Alpha Flight: Fear Itself #1 (Marvel, $3.99)
By Devon Sanders
Alpha Flight is back! Again. For the… Geez, I don’t even know? What is this the fifth or sixth time? Seriously, I sort of stopped counting with the Omega Flight.
See, the point I’m trying to make is that Alpha Flight’s sort of become the Moon Knight of the Marvel Universe. (Huh. That’s funny.) Alpha Flight, like Moon Knight, seems to be one of those concepts that a writer read when he was a kid and said, “I want to be a writer so I can write Moon Knight someday.” Then, he writes it, realizes that even Alpha’s creator John Byrne only had so much to say and moved on. And then, the next editor or writer who remembered how much he loved it as a kid comes along and the “All-new, all different” Alpha Flight process begins anew usually with them killing an original Alphan or bringing in a new member so that the writer can leave his mark on the title he loved so much as a kid.

================

> What to work on
(a) List every person, character, and team named in the Alpha Flight comics review. Leave out the publisher and the Marvel Universe, and give each name once.
(b) Select every line of the dataset entries that contains the string "Monde". Case counts.

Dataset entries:
================

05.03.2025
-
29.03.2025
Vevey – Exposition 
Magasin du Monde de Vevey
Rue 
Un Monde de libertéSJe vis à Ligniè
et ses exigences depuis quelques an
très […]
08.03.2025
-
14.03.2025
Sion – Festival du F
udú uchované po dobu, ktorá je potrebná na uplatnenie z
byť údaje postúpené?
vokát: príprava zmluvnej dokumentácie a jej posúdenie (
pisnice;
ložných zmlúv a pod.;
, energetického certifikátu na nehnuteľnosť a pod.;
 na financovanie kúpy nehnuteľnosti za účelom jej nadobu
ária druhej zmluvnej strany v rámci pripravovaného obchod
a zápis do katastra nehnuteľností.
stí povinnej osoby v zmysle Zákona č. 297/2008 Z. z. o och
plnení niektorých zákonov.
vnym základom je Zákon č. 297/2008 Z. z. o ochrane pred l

================

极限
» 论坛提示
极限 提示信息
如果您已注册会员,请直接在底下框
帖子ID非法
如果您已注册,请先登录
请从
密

================

> Completed exercise
(a) Devon Sanders, John Byrne, Alpha Flight, Omega Flight, Moon Knight

(b)
Magasin du Monde de Vevey
Un Monde de libertéSJe vis à Ligniè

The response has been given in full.